I've come to think that when these unsettling convergences (and they are, for me, unsettling) occur, I need to at least acknowledge that they are affecting me. And this "pause" in life, this time of social isolation, is a tremendous opportunity to find some new space to reflect.
I remember seeing images of people gathering in the dark, with candles, praying and singing, in the days following 9/11. They were collecting and sharing hope in a beautiful way--one that we need to, but cannot do at this time. As our churches have now suspended gathering for prayer and worship, we are compelled to wait until we can do so again. I know that this means new opportunities to grow with our families and to connect with others. But I am sad. And I can only shake it for a little while before I think about it, again.

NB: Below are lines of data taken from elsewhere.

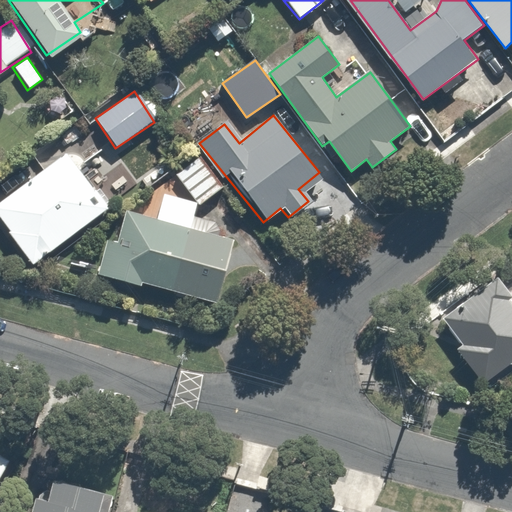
[(0,217),(33,261),(106,206),(64,151),(0,199),(0,217)]
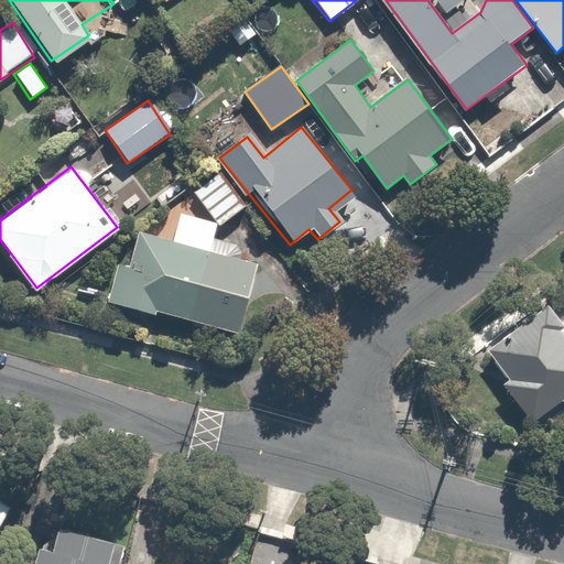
[(218,173),(191,194),(217,227),(243,205),(218,173)]
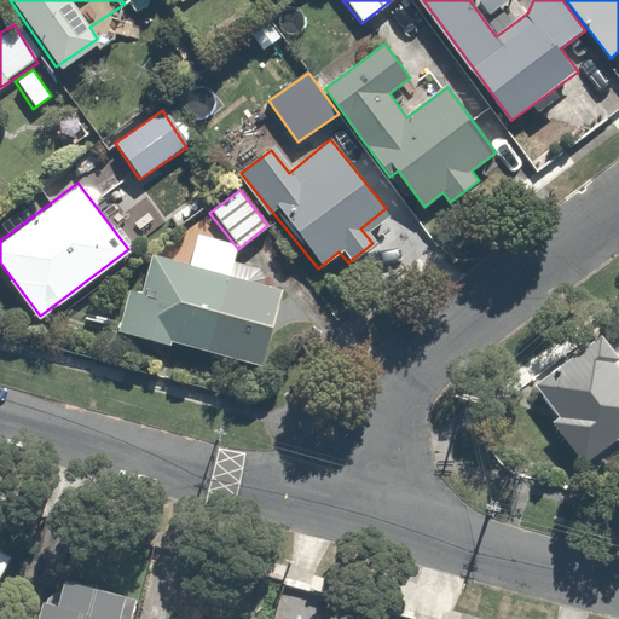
[(129,288),(114,328),(166,348),(171,339),(236,364),(265,289),(155,246),(137,291),(129,288)]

For a considerable period of time in my life, I wanted to be Rich Mullins. Rich was the antihero of Christian music. He was a phenomenal storyteller, and his music bore his own unsettled conscience into lyrics that are not soon forgettable. Rich seemed to have a gift for being able to say "just what I needed to hear" for so many people. I haven't listened to him for a long time, and pulled up my favorite old album last night.
Hold me Jesus
'cause I'm shaking like a leaf
you have been King of my glory
won't you be my Prince of Peace?
I took a walk in woods this morning, and had one of those moments that I usually find suspicious. A coincidence? A sign? An answer?
It was the leaves. The snow is melting quickly, now, and at some point will be gone. But there, in the woods, most of the leaves which were atop the snow were now settled deep into it. They rest, in safety, in perfectly formed "beds" where their gentle weight has bore their imprint on the snow. Over time, the snow has formed a shelter that has kept the leaves intact, yet held them steady. Hundreds and hundreds of them were around me. No longer shaking.
Won't you be my Prince of Peace?
Today, it was the leaf. I don't know what will help lead the way tomorrow.